Selon l’auteur de ce texte, deux concepts à la base de la laïcité ont été peu soulignés dans le débat actuel sur le projet de loi 21: le respect et une approche par rapport au long terme. Ces concepts, estime-t-il, sont pourtant essentiels pour comprendre la discussion en cours.

Laïcité, respect et long terme

OPINIONS / L’auteur, Pierre-André Julien, est professeur émérite à l’Université du Québec à Trois-Rivières.

Dans les discussions à la Commission parlementaire sur le projet de loi 21 touchant les mesures à prendre à propos de la laïcité de l’État dans ses institutions, il est surprenant que deux concepts à la base de cette laïcité aient été peu soulignés. Soit le respect et une approche par rapport au long terme. Concepts pourtant essentiels pour comprendre la discussion en cours.

Dans le cas du respect, tout représentant de l’État ne doit pas intervenir auprès des citoyens en affichant quelque signe ostentatoire que ce soit, donnant à penser que sa religion influencera son jugement par rapport à eux. Respectant ainsi les convictions de ces derniers, quelles qu’elles soient. Mais ce respect va dans les deux sens.
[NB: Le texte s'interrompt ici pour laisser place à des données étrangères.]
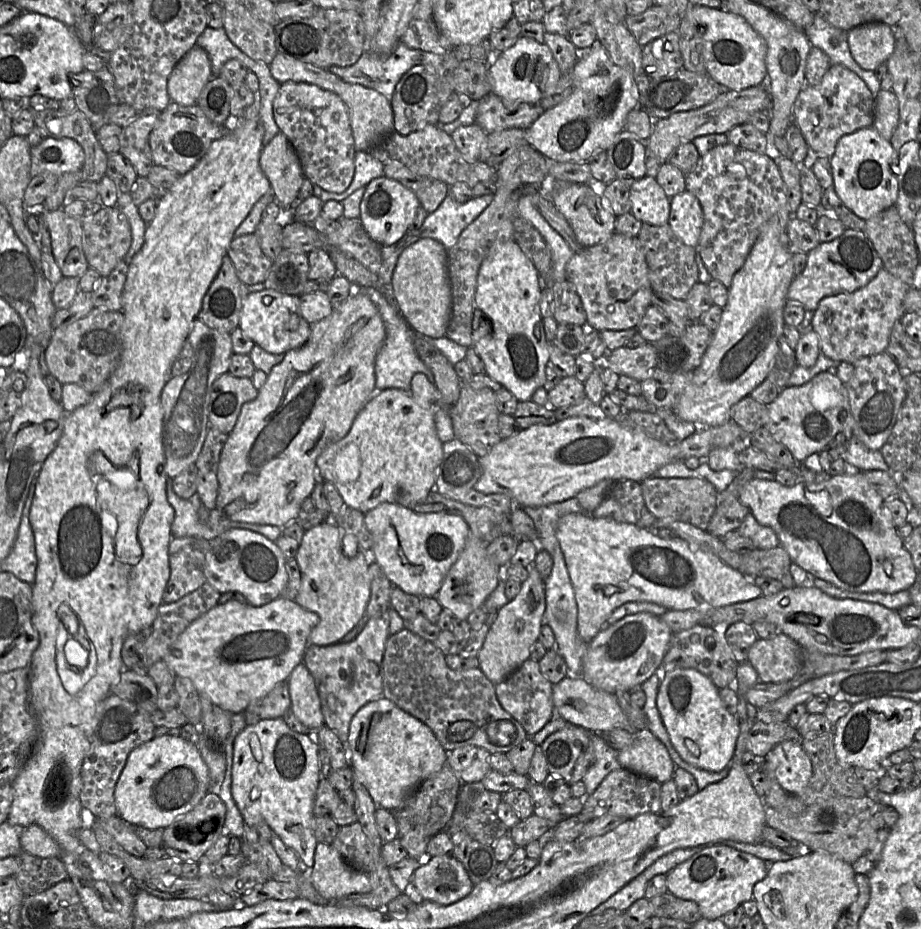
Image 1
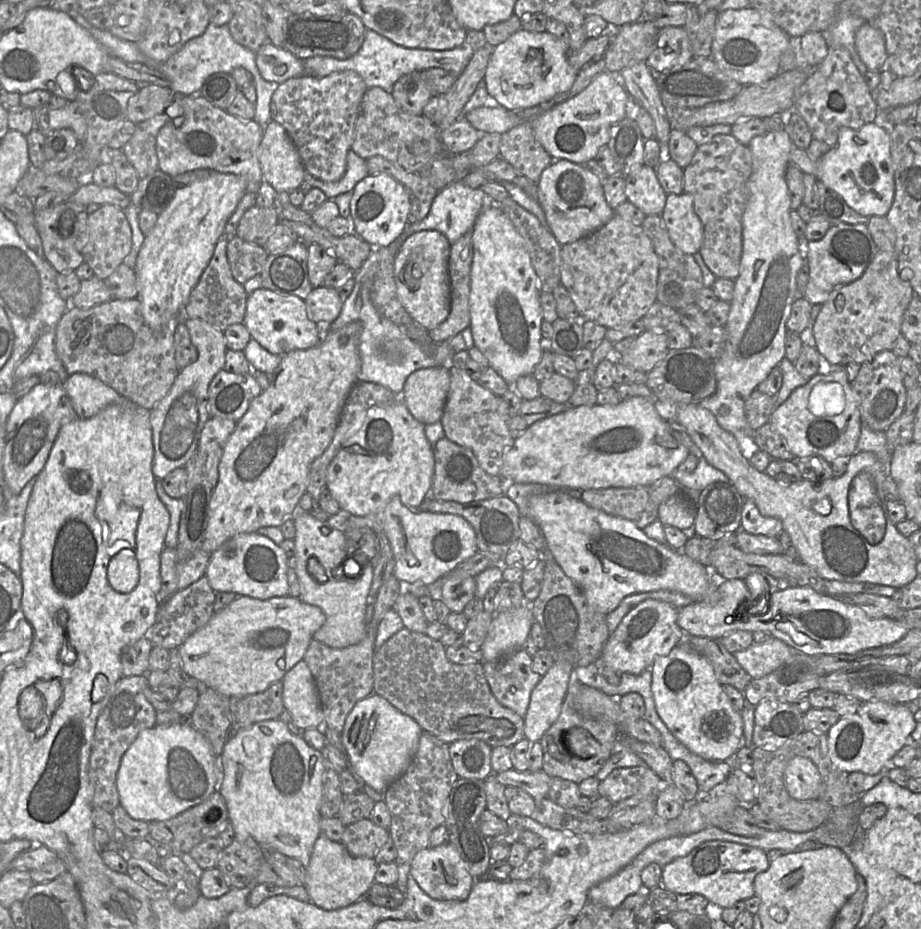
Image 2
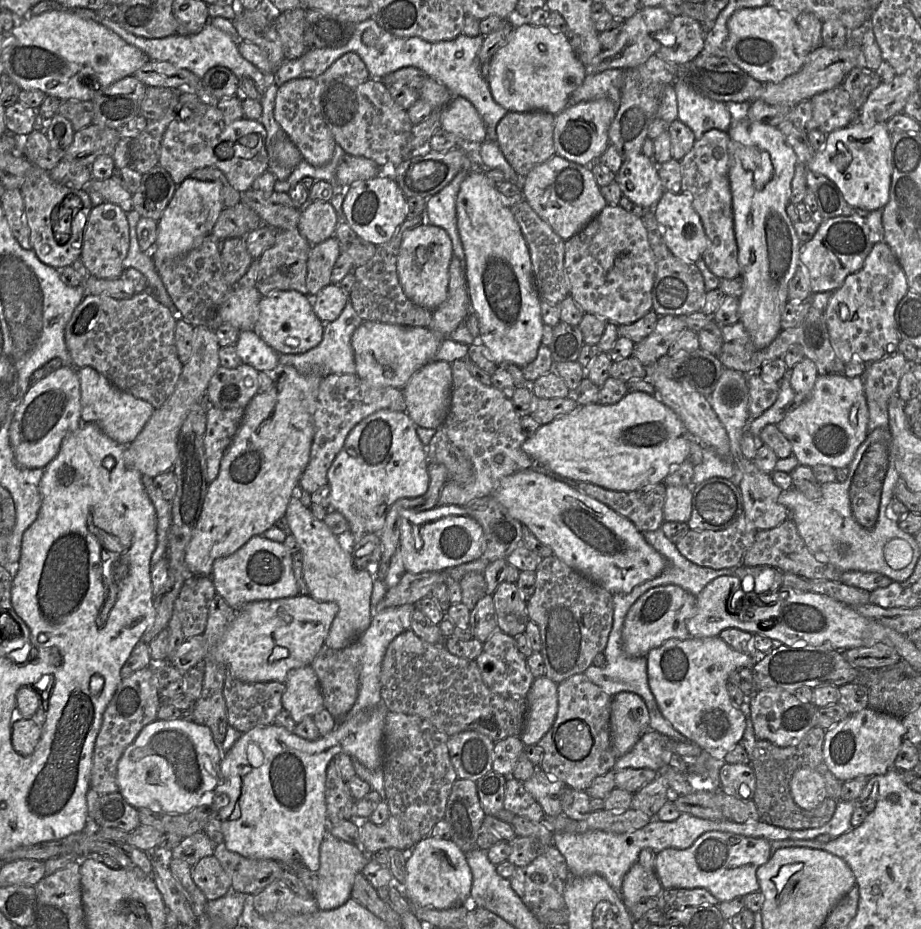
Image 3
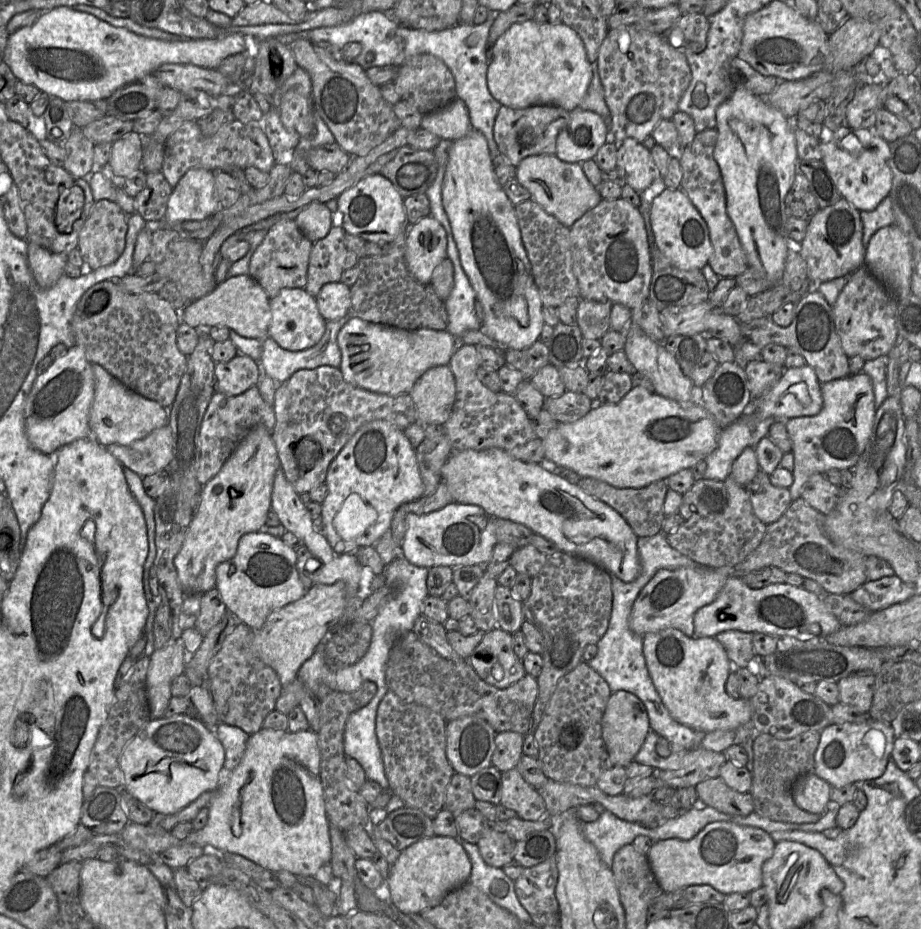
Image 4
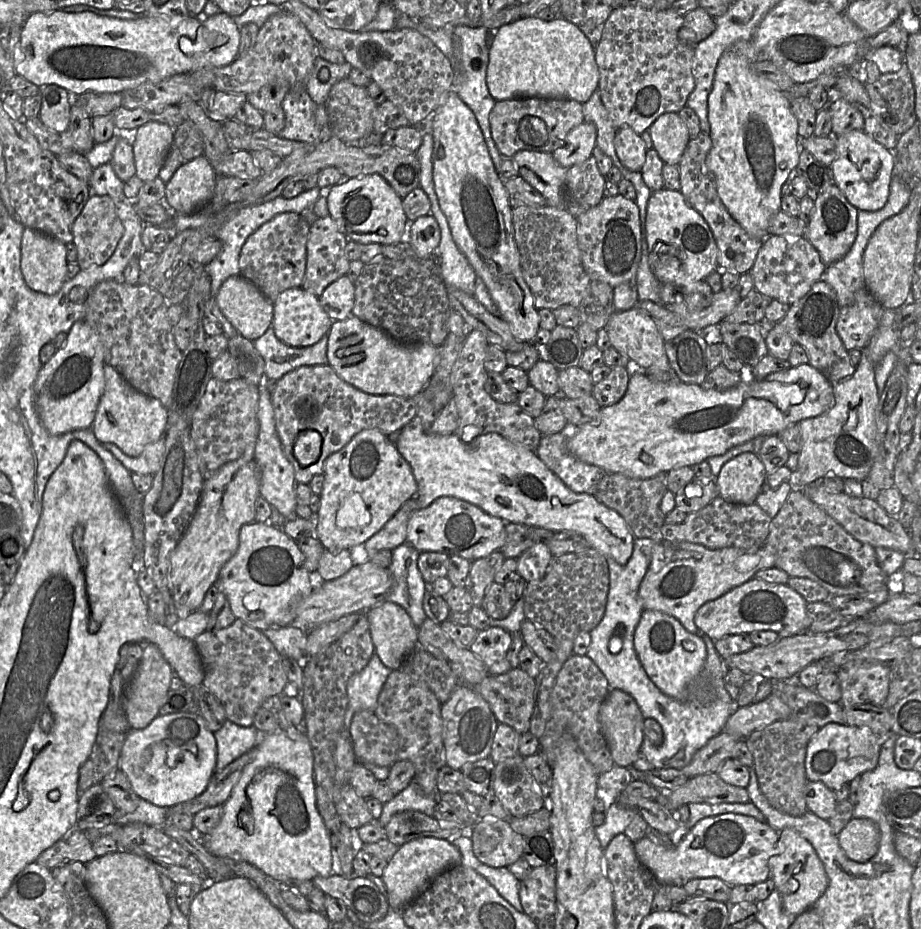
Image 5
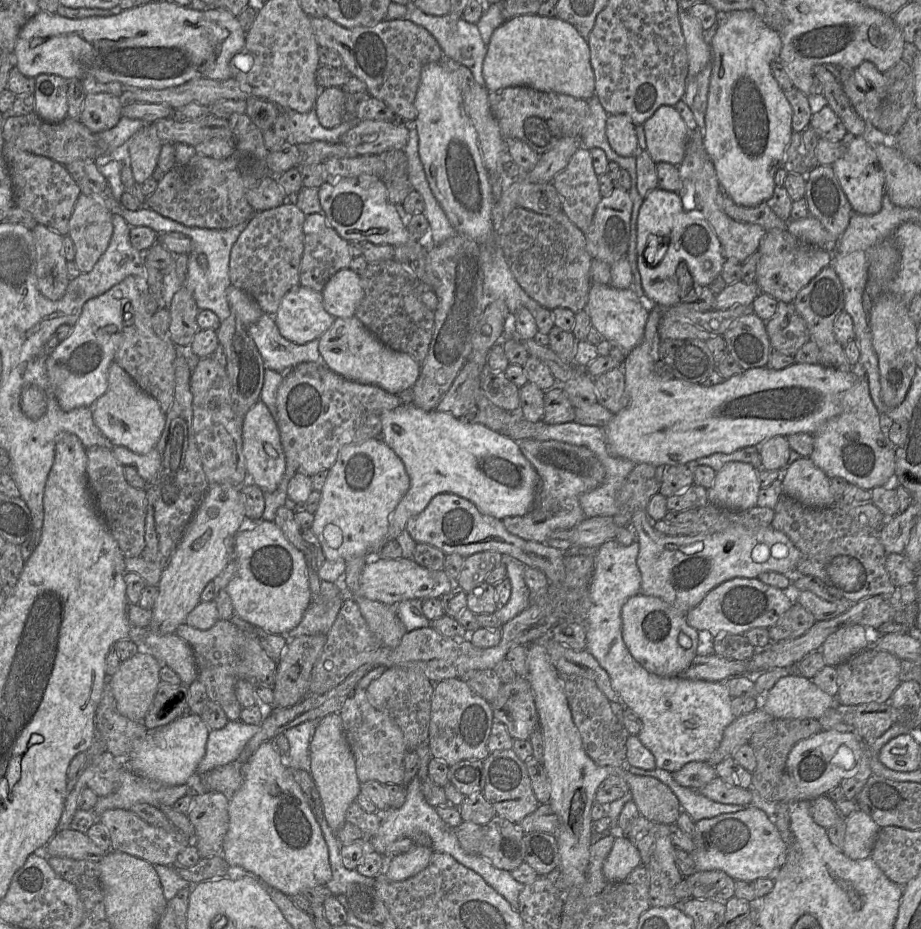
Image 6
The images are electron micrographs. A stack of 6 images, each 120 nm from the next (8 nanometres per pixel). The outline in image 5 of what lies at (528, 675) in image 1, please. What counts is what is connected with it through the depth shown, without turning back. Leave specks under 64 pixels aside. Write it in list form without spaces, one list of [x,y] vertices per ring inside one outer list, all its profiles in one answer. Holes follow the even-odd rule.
[[[488,627],[478,632],[469,649],[485,664],[489,675],[497,676],[512,669],[506,658],[511,644],[512,633],[500,627]]]

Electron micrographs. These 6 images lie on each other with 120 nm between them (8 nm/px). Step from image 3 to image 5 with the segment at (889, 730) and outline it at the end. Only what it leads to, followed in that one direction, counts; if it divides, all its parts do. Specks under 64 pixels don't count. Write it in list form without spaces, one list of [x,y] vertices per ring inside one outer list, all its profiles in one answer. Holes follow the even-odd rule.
[[[829,723],[819,729],[807,745],[805,772],[808,781],[821,781],[832,790],[851,782],[855,777],[873,770],[880,749],[890,735],[877,735],[868,727]]]

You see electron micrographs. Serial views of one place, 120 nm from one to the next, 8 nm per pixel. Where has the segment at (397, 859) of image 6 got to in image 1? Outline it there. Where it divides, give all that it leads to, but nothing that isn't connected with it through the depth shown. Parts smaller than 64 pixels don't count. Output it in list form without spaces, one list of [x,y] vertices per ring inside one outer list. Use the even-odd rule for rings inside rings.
[[[453,855],[421,856],[420,866],[412,875],[412,883],[423,900],[429,900],[440,905],[452,904],[465,896],[473,889],[474,884],[470,880],[466,870],[460,861]]]

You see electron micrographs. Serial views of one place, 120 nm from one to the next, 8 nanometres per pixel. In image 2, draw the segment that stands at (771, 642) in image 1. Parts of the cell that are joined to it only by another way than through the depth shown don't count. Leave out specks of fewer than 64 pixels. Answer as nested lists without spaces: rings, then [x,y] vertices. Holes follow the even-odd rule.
[[[773,638],[769,642],[753,643],[747,649],[733,655],[742,668],[754,679],[761,678],[783,665],[795,654],[785,642]]]

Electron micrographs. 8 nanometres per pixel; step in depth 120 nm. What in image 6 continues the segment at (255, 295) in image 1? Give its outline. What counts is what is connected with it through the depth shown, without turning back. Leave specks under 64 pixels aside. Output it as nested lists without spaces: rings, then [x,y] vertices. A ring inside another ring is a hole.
[[[302,285],[283,296],[274,318],[280,334],[296,344],[319,339],[335,320],[323,306],[322,292]]]

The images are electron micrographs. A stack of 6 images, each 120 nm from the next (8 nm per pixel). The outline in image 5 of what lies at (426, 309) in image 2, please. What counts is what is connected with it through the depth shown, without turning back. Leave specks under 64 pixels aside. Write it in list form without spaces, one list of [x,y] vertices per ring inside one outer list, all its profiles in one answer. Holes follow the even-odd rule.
[[[431,215],[420,216],[416,220],[407,219],[405,240],[410,242],[420,259],[430,259],[441,241],[441,230]]]

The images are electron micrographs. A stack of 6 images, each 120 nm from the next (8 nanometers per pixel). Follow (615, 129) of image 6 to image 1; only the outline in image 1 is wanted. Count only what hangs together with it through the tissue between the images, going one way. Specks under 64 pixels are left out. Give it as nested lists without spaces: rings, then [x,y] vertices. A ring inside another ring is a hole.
[[[645,175],[630,186],[631,213],[642,223],[668,223],[670,198],[654,177]]]

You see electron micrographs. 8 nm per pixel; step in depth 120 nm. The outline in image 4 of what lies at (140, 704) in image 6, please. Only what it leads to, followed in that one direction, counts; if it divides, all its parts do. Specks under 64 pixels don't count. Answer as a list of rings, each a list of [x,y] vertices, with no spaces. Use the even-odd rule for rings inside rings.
[[[171,641],[161,649],[156,649],[149,657],[146,677],[146,693],[151,719],[164,717],[172,697],[171,682],[185,671],[188,654],[180,641]]]

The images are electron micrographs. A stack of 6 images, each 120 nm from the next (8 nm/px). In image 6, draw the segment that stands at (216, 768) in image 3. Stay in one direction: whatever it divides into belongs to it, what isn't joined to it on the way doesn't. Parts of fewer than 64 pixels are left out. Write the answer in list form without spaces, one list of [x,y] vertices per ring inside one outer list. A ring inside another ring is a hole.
[[[185,713],[169,724],[148,731],[139,744],[139,750],[127,759],[127,765],[124,767],[163,785],[189,784],[195,779],[196,769],[205,755],[209,732],[208,726],[199,715]]]

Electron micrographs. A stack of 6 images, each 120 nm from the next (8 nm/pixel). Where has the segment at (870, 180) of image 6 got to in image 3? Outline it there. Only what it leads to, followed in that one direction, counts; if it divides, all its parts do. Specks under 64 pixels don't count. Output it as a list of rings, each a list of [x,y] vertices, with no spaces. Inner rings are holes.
[[[856,120],[853,125],[827,134],[825,146],[815,152],[806,168],[830,179],[839,188],[845,201],[864,216],[870,211],[883,209],[889,200],[890,146],[891,132],[886,123],[865,127]]]

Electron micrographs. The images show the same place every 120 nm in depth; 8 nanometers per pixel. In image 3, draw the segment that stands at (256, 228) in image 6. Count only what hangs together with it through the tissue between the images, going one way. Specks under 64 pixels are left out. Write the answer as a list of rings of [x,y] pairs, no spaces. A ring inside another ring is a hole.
[[[298,228],[278,231],[274,245],[265,250],[259,257],[256,287],[262,297],[278,290],[295,290],[304,295],[309,295],[307,262],[311,246]]]

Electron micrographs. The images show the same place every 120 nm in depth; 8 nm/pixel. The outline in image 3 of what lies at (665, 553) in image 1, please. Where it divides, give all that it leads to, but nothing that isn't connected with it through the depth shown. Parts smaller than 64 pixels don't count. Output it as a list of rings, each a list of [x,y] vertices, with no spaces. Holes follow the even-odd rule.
[[[526,469],[522,471],[518,471],[510,476],[505,477],[498,487],[496,487],[492,494],[492,497],[494,497],[501,505],[503,505],[508,513],[518,520],[522,525],[527,526],[531,532],[544,544],[549,546],[554,556],[558,557],[560,560],[562,560],[565,564],[567,564],[572,569],[576,570],[577,572],[583,574],[584,576],[588,577],[595,583],[599,584],[603,588],[605,588],[607,591],[609,591],[612,595],[613,594],[628,594],[630,593],[634,587],[651,580],[657,576],[659,576],[664,569],[666,568],[666,560],[664,557],[656,551],[650,544],[647,543],[647,541],[644,538],[644,535],[642,532],[640,532],[637,527],[626,517],[618,514],[613,509],[608,507],[607,505],[599,502],[598,500],[587,496],[577,489],[574,489],[570,487],[569,485],[557,481],[549,476],[546,476],[542,473],[536,472],[532,469]],[[545,675],[535,678],[526,700],[528,710],[520,738],[524,745],[537,745],[555,721],[558,684]]]

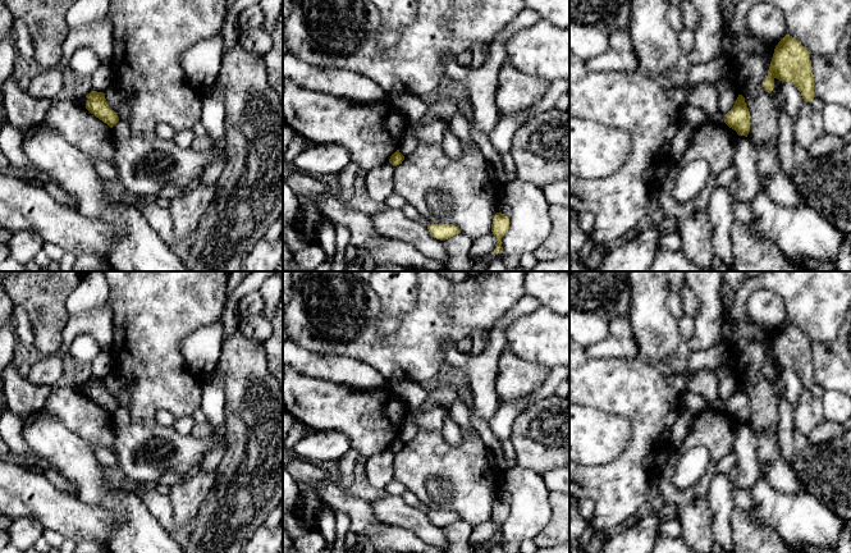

Puisque ce citoyen ne peut user de ses convictions pour chercher à obtenir un avantage quelconque.

Ce respect touche d’ailleurs toute la question des valeurs communes de laïcité en question forgées graduellement au Québec tout au long de son histoire, tout en respectant les religions dans leurs sphères d’application. Telles que l’égalité entre les sexes, la démocratie et ainsi la liberté de critiquer au besoin les gouvernements, et la non-distinction entre le niveau de richesse et le pouvoir de s’exprimer. Ainsi, Louise (nom fictif), à son école de Laval, a raison d’exiger que ses jeunes élèves mâles d’origine musulmane la regardent dans les yeux quand elle leur parle, même si elle est une femme. Elle a de même raison d’exiger que son directeur mette à la porte le père d’un de ses élèves mâles qu’elle avait puni, parce que ce père avait refusé de lui serrer la main et l’avait traité de fille de pute, encore là, parce qu’elle n’était qu’une femme.

Ce respect des valeurs n’est donc pas complètement réciproque dans son application. C’est-à-dire que les valeurs québécoises priment sur celles du nouvel arrivant lorsqu’elles divergent dans la sphère publique. Comme dans cette égalité entre les femmes et les hommes. Et cela se comprend, comme dans le cas d’une invitation que vous faites où les invités devront, par exemple, accepter de garder ou non leurs chaussures en entrant, tout en ne critiquant pas le type de mets servis, la façon de manger, et une certaine orientation de la conversation. Évidemment en leur laissant le temps de s’habituer quelque peu. De la même façon quand, dans un voyage par exemple au Maroc, vous serez invité dans certaines familles, vous accepterez de manger avec les mains et assis sur des coussins. Comme l’écrivait Montaigne en 1576, «à Rome, on fait comme les Romains», et réciproquement.

Quant au deuxième concept, cette question du temps long répond à l’objection qu’il y aurait actuellement très peu de fonctionnaires et de professeurs qui portent le hijab ou le couteau sikh et donc, que tout cela serait un faux problème. Bien au contraire, c’est justement à ce moment-ci qu’il faut mieux régler cette question quand elle heurte peu de personnes. Alors qu’attendre qu’il y en ait des milliers augmentera les revendications et rendra la solution encore plus difficile sinon impossible.

Arrêtons-nous enfin sur une objection soulevée à propos de la non-extension de la loi aux professeurs des écoles confessionnelles. Alors que par définition ces écoles ne sont pas laïques et que toute leur philosophie est orientée pour inclure la religion, qu’elle soit catholique, protestante, juive ou musulmane. Soit bien au-delà des signes ostentatoires. Défendre ces signes chez les professeurs serait comme donner un coup d’épée dans l’eau. À moins de fermer tout simplement ces écoles ou de les subventionner uniquement si elles laissaient tomber l’enseignement direct ou indirect de leur religion.

Comme l’écrivait Pierre Lemaire, le débat sur la laïcité n’est pas d’abord un débat d’idées, mais «un débat inscrit dans l’histoire vécue de la société québécoise […] qui se tient depuis cinquante ans dans le respect des institutions démocratiques et dans le respect tout court». Et s’y opposer est tout simplement nier le droit aux Québécois de délimiter une zone séculière pour le fonctionnement neutre de L’État. Tout en laissant tout le reste aux convictions des citoyens selon leur bon vouloir.